Ofensiva e contraofensiva
Trump ameaçou aplicar tarifas de, no mínimo, 100% aos países dos Brics que buscassem uma moeda alternativa ao dólar em transações internacionais. A adoção de um sistema de pagamento para transações comerciais entre os países que compõem o grupo é um dos temas prioritários, durante a presidência do Brasil nos Brics.
“No cenário internacional, os Estados Unidos, devido ao seu grande poder econômico, sempre preferiram negociar pactos bilaterais em vez de acordos multilaterais. Isso ocorre porque, em negociações multilaterais, seu poder de barganha tende a se diluir”, explica o advogado Marcelo Godke, especialista em Direito Internacional Empresarial.
Godke lembra que, mesmo com a atuação da Organização Mundial do Comércio (OMC), os EUA nunca deixaram de realizar negociações bilaterais paralelas com diversas nações.
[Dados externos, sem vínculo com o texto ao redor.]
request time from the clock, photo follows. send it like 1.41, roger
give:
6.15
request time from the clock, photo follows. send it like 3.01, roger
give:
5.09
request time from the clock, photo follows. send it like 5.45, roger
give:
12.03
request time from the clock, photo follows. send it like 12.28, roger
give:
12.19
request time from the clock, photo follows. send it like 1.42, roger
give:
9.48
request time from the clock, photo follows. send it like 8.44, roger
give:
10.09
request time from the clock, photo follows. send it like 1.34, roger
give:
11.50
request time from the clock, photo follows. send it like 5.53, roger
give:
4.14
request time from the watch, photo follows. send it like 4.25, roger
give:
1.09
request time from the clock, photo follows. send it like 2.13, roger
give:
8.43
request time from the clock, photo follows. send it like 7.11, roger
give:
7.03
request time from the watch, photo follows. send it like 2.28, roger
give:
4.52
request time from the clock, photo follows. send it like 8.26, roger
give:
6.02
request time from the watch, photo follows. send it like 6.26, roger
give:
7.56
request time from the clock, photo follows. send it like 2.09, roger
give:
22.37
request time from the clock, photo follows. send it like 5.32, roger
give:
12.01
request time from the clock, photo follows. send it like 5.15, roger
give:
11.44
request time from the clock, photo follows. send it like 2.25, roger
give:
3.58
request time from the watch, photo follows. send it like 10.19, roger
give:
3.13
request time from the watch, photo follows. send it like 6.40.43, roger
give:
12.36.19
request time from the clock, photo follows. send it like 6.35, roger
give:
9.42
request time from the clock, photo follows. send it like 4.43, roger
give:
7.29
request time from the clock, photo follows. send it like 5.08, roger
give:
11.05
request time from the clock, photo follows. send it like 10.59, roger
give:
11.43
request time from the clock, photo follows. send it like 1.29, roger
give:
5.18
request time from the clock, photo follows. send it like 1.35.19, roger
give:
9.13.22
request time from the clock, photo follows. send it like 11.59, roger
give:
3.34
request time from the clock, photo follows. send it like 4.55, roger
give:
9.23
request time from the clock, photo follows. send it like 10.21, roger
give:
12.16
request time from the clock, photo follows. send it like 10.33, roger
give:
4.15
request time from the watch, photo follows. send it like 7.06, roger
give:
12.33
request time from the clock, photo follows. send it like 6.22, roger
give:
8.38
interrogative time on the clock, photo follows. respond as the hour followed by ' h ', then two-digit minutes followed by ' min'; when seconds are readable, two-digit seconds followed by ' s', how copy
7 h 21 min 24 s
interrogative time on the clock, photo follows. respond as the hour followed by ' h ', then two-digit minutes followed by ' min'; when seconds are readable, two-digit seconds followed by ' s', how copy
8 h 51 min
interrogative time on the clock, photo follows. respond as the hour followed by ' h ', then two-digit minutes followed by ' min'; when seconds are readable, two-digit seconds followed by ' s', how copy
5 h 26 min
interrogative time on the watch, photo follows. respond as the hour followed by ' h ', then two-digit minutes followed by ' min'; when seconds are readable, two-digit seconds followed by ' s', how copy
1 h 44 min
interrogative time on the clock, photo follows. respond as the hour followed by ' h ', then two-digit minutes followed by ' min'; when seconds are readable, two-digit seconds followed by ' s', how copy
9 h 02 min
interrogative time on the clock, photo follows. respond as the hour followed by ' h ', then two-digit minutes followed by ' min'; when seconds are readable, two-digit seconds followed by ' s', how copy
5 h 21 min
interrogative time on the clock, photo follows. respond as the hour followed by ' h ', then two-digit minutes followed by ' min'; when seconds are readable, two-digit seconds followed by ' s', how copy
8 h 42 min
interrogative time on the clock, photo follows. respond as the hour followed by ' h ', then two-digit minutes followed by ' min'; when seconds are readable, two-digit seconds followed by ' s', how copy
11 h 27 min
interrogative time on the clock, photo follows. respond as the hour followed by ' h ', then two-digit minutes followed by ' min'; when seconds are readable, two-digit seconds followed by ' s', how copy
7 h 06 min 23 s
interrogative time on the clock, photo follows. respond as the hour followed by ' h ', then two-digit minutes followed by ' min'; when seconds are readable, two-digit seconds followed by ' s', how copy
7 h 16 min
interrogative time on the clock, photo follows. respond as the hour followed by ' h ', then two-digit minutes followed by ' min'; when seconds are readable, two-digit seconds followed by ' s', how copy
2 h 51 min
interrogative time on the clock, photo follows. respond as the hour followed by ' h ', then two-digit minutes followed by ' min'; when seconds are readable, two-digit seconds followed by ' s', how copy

O país, inclusive, exerce grande influência sobre a organização, especialmente em questões tarifárias, restrições não tarifárias (como normas fitossanitárias) e direitos de propriedade intelectual.
“Esse comportamento reflete a estratégia norte-americana no comércio internacional, especialmente em relação a tarifas de importação e exportação”, complementa Godke.
O posicionamento dos Brics contra o novo tarifaço proposto por Trump reflete uma crescente pretensa consolidação do bloco como contraponto às políticas econômicas dos Estados Unidos.
Desafio dos Brics na negociação com os EUA
Para o especialista Fernando Canutto, os Brics, em teoria, poderiam adotar posturas alinhadas ou concentradas em certas frentes, diante dos EUA, como:
- apoio mútuo em disputas comerciais na OMC;
- adoção de políticas tarifárias ou comerciais semelhantes; e
- fortalecimento de acordos comerciais alternativos e uso de moedas próprias em transações bilaterais.
“No entanto, lembramos que os BRICS são uma ‘união’ de países emergentes, sem qualquer afinidade cultural, e, em muitas vezes, com graves disputas entre si”, frisa Canutto.
Ele lembra que seus membros — Brasil, Rússia, Índia, China, África do Sul, Emirados Árabes Unidos, Egito, Irã, Etiópia e Indonésia —não possuem uma relação tão harmoniosa, por exemplo:
- Egito e Etiópia têm uma disputa sobre as águas do Rio Nilo, essencial para a manutenção da vida na região e com grande potencial hidroelétrico;
- Rússia está em conflito contra a Ucrânia, que vem dragando seus recursos financeiros;
- China e Índia têm uma história de tensões e conflitos, especialmente devido a disputas territoriais na fronteira do Himalaia.
Em meio a todo esse cenário, a Índia vem despontando como a nação mais empenhada em negociar com os EUA, sendo a maior beneficiária da redução do embate entre China e EUA.